Draino is intended for use alongside the Kubernetes Node Problem Detector and Cluster Autoscaler. The Node Problem Detector can set a node condition when it detects something wrong with a node - for instance by watching node logs or running a script. The Cluster Autoscaler can be configured to delete nodes that are underutilised. Adding Draino to the mix enables autoremediation:

  1. The Node Problem Detector detects a permanent node problem and sets the corresponding node condition.
  2. Draino notices the node condition. It immediately cordons the node to prevent new pods being scheduled there, and schedules a drain of the node.
  3. Once the node has been drained the Cluster Autoscaler will consider it underutilised. It will be eligible for scale down (i.e. termination) by the Autoscaler after a configurable period of time.

Usage

$ docker run planetlabs/draino /draino --help
usage: draino [<flags>] <node-conditions>...

Automatically cordons and drains nodes that match the supplied conditions.

Flags:
      --help                     Show context-sensitive help (also try --help-long and --help-man).
  -d, --debug                    Run with debug logging.
      --listen=":10002"          Address at which to expose /metrics and /healthz.
      --kubeconfig=KUBECONFIG    Path to kubeconfig file. Leave unset to use in-cluster config.
      --master=MASTER            Address of Kubernetes API server. Leave unset to use in-cluster config.
      --dry-run                  Emit an event without cordoning or draining matching nodes.
      --max-grace-period=8m0s    Maximum time evicted pods will be given to terminate gracefully.
      --eviction-headroom=30s    Additional time to wait after a pod's termination grace period for it to have been deleted.
      --drain-buffer=10m0s       Minimum time between starting each drain. Nodes are always cordoned immediately.

= = = = = = =

Required action 1 ::
Answer these questions from the Draino text:
(a) What does Draino do immediately when it notices the node condition?
(b) What is the default address at which Draino exposes /metrics and /healthz?
(c) What does the --dry-run flag do?
Required action 2 :: Reproduce the Draino text word for word, starting at "1. The Node" and ending at "with debug logging.".
Required action 3 :: Write what comes next in the Draino text, picking up after its final line.
The data that follow have no connection to the Draino text.

Provided information ::

= = = = = = =

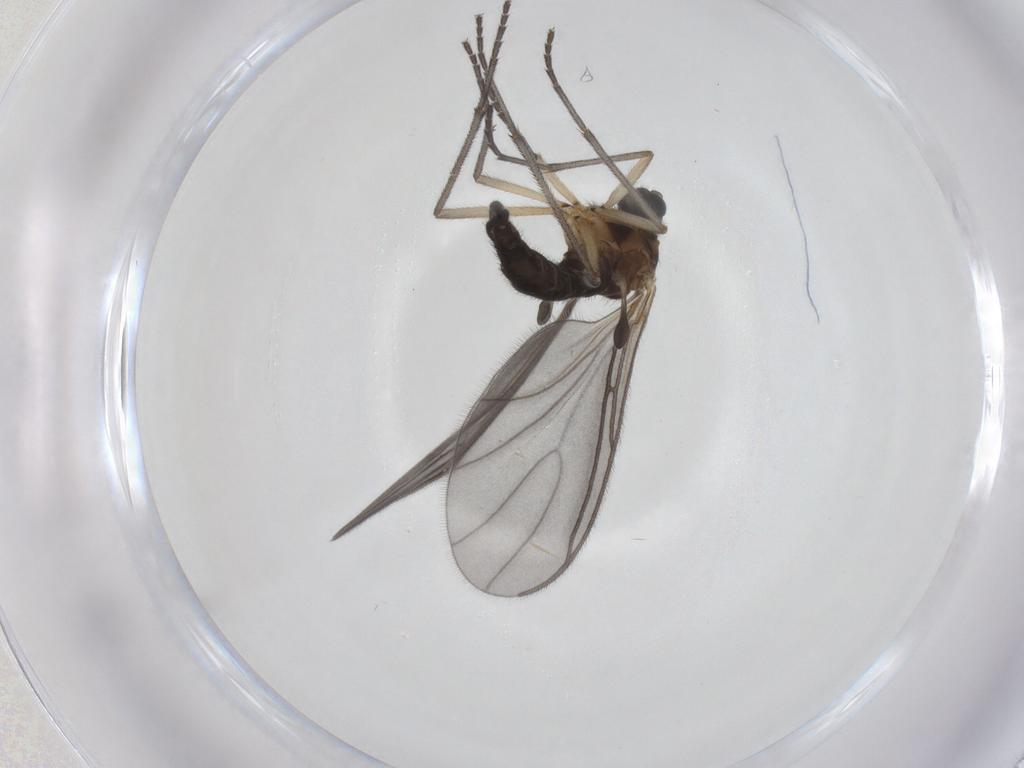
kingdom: Animalia
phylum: Arthropoda
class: Insecta
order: Diptera
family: Sciaridae
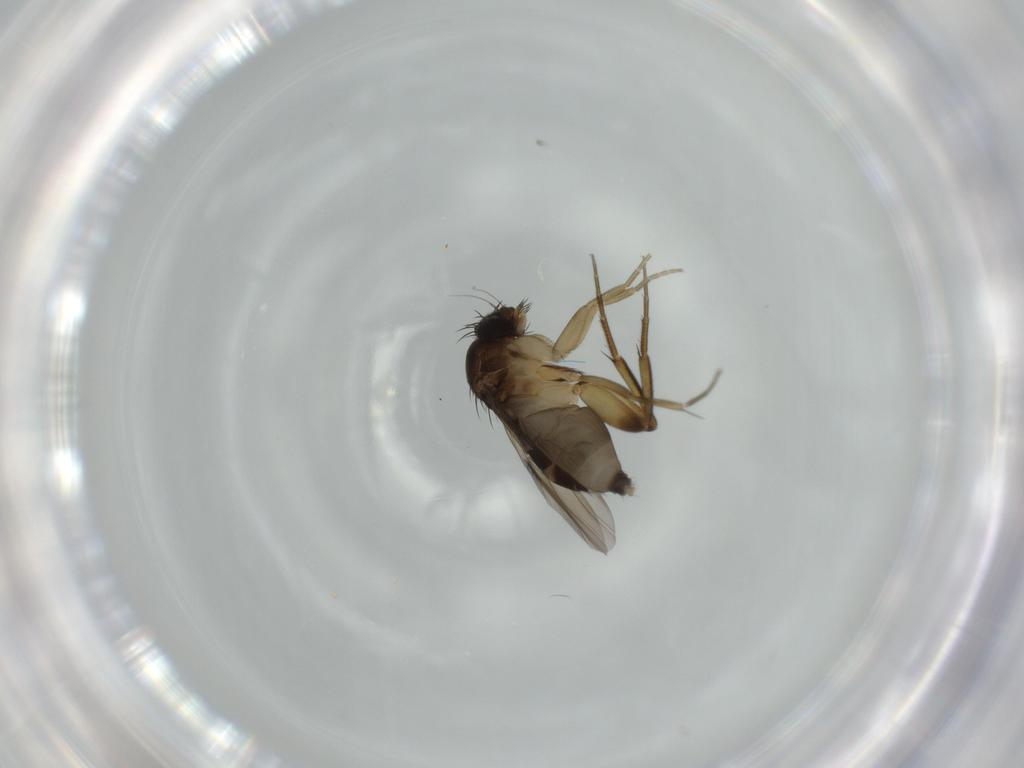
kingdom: Animalia
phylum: Arthropoda
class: Insecta
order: Diptera
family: Phoridae
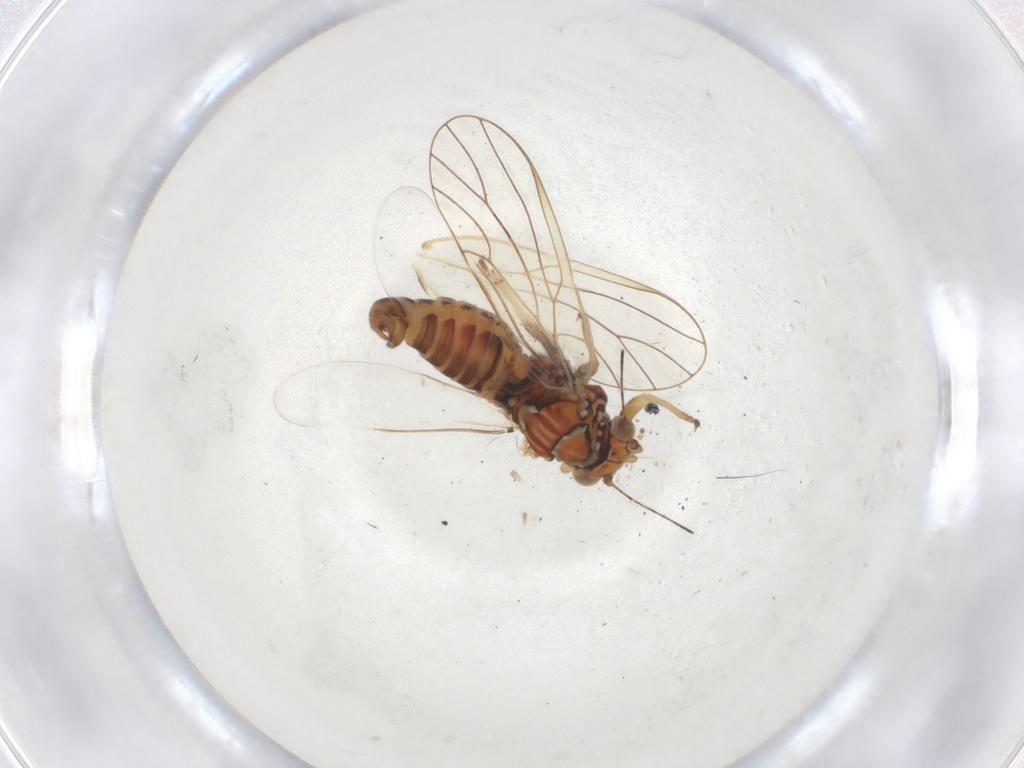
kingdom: Animalia
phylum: Arthropoda
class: Insecta
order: Hemiptera
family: Psyllidae
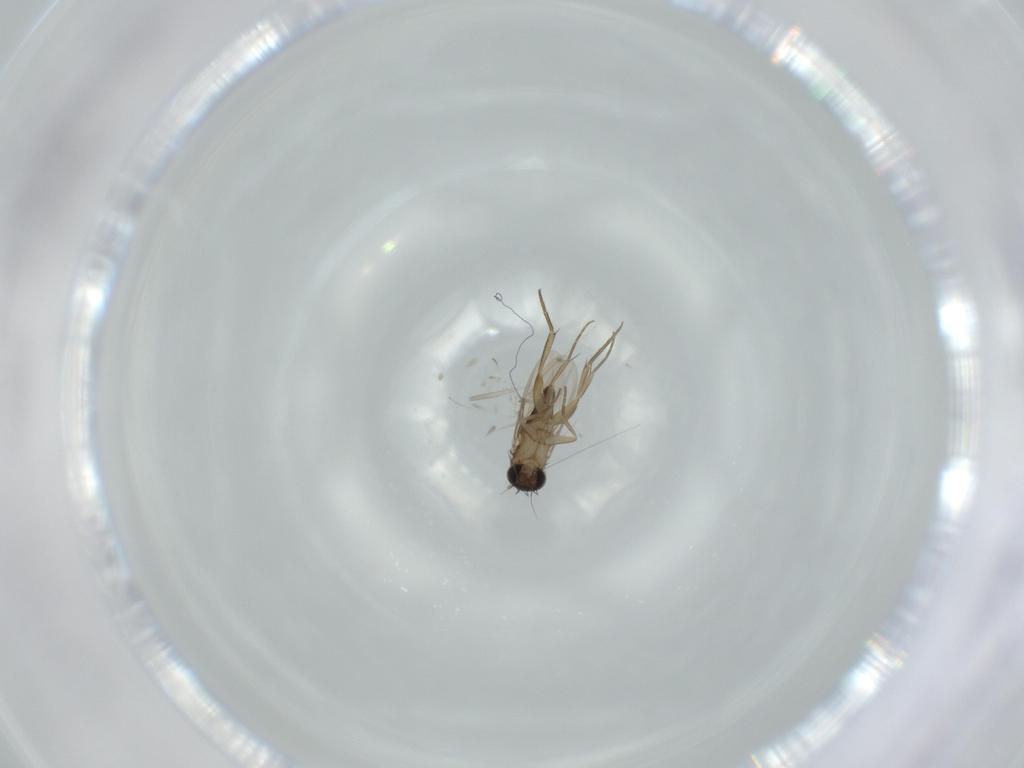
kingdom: Animalia
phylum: Arthropoda
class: Insecta
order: Diptera
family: Phoridae
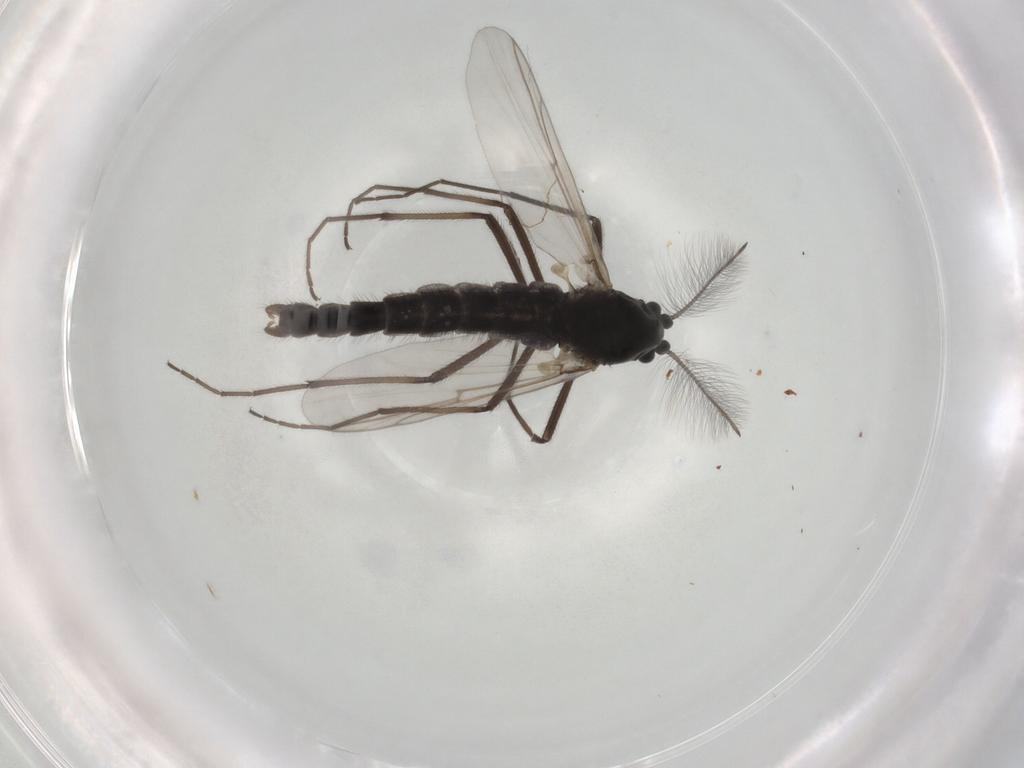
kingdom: Animalia
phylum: Arthropoda
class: Insecta
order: Diptera
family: Chironomidae
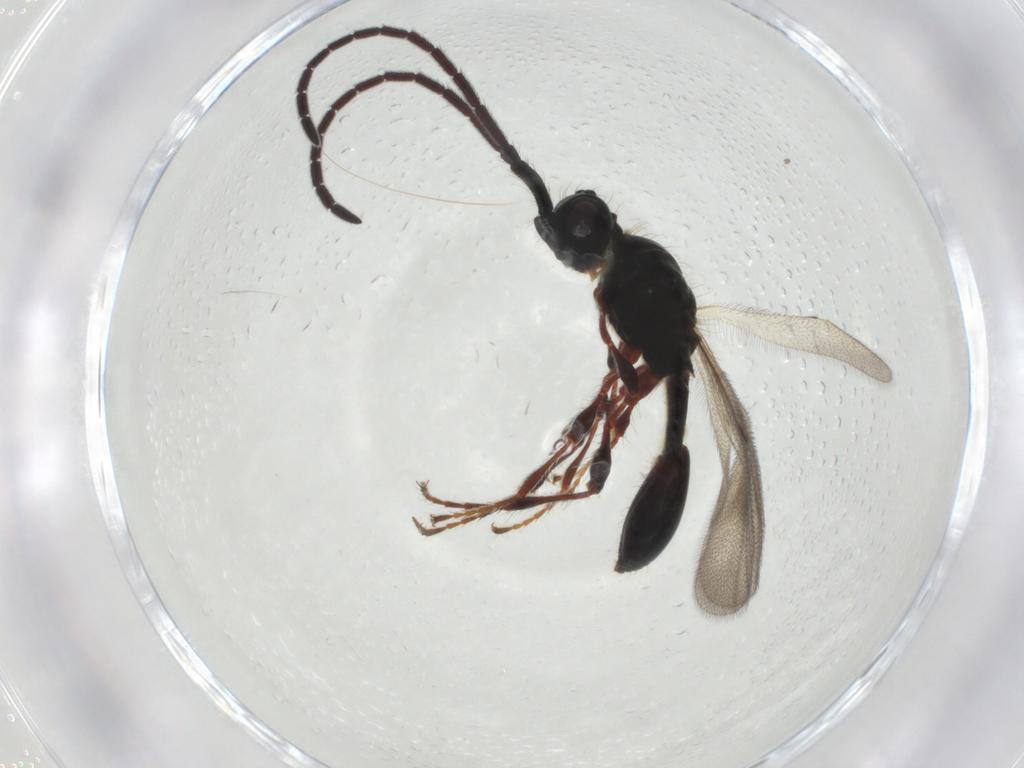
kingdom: Animalia
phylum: Arthropoda
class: Insecta
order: Hymenoptera
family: Diapriidae
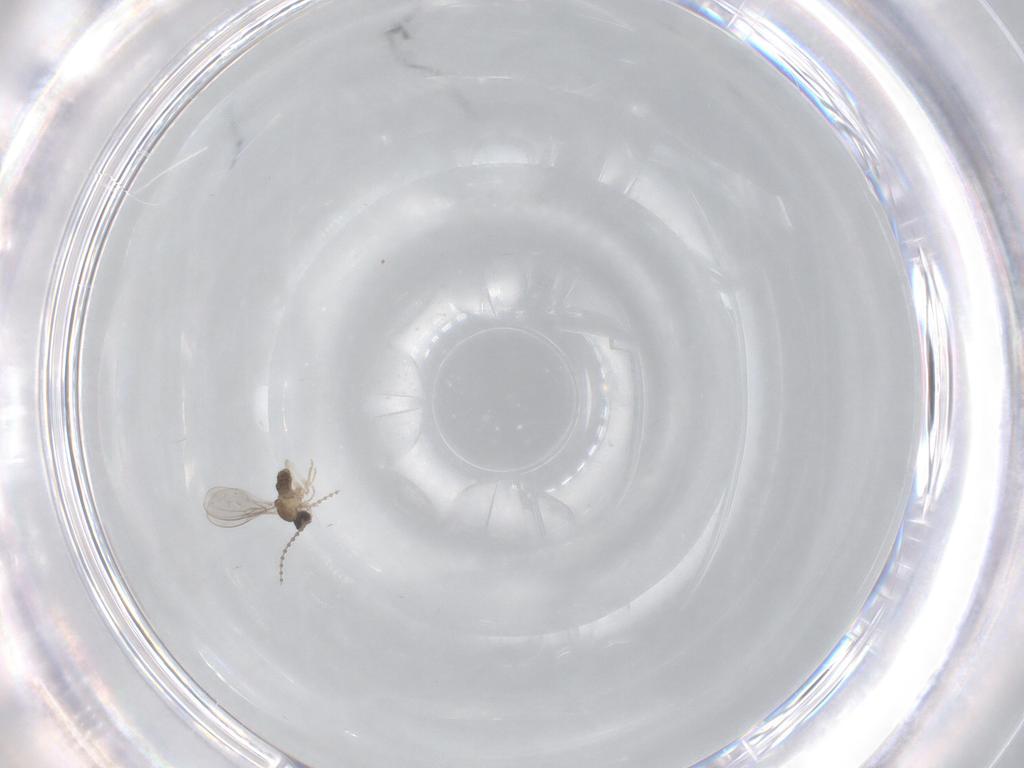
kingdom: Animalia
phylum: Arthropoda
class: Insecta
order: Diptera
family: Cecidomyiidae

= = = = = = =

Final answer 1 ::
(a) It cordons the node to prevent new pods being scheduled there.
(b) ":10002"
(c) It emits an event without cordoning or draining matching nodes.

Final answer 2 ::
1. The Node Problem Detector detects a permanent node problem and sets the corresponding node condition.
  2. Draino notices the node condition. It immediately cordons the node to prevent new pods being scheduled there, and schedules a drain of the node.
  3. Once the node has been drained the Cluster Autoscaler will consider it underutilised. It will be eligible for scale down (i.e. termination) by the Autoscaler after a configurable period of time.

Usage

$ docker run planetlabs/draino /draino --help
usage: draino [<flags>] <node-conditions>...

Automatically cordons and drains nodes that match the supplied conditions.

Flags:
      --help                     Show context-sensitive help (also try --help-long and --help-man).
  -d, --debug                    Run with debug logging.

Final answer 3 ::
      --node-label=KEY=VALUE ...
                                 Only nodes with this label will be eligible for cordoning and draining. May be specified multiple times.
      --evict-daemonset-pods     Evict pods that were created by an extant DaemonSet.
      --evict-emptydir-pods      Evict pods with local storage, i.e. with emptyDir volumes.
      --evict-unreplicated-pods  Evict pods that were not created by a replication controller.
      --protected-pod-annotation=KEY[=VALUE] ...
                                 Protect pods with this annotation from eviction. May be specified multiple times.

Args:
  <node-conditions>  Nodes for which any of these conditions are true will be cordoned and drained.

Considerations

Keep the following in mind before deploying Draino:

  • Always run Draino in --dry-run mode first to ensure it would drain the nodes you expect it to. In dry run mode Draino will emit logs, metrics, and events but will not actually cordon or drain nodes.
  • Draino immediately cordons nodes that match its configured labels and node conditions, but will wait a configurable amount of time (10 minutes by default) between draining nodes. i.e. If two nodes begin exhibiting a node condition simultaneously one node will be drained immediately and the other in 10 minutes.
  • Draino considers a drain to have failed if at least one pod eviction triggered by that drain fails. If Draino fails to evict two of five pods it will consider the Drain to have failed, but the remaining three pods will always be evicted.

Deployment

Draino is automatically built from master and pushed to the Docker Hub. Builds are tagged planetlabs/draino:latest and planetlabs/draino:$(git rev-parse --short HEAD). An example Kubernetes deployment manifest is provided.

Monitoring

Draino provides a simple healthcheck endpoint at /healthz and Prometheus metrics at /metrics. The following metrics exist:

$ kubectl -n kube-system exec -it ${DRAINO_POD} -- apk add curl
$ kubectl -n kube-system exec -it ${DRAINO_POD} -- curl http://localhost:10002/metrics
# HELP draino_cordoned_nodes_total Number of nodes cordoned.
# TYPE draino_cordoned_nodes_total counter
draino_cordoned_nodes_total{result="succeeded"} 2
draino_cordoned_nodes_total{result="failed"} 1
# HELP draino_drained_nodes_total Number of nodes drained.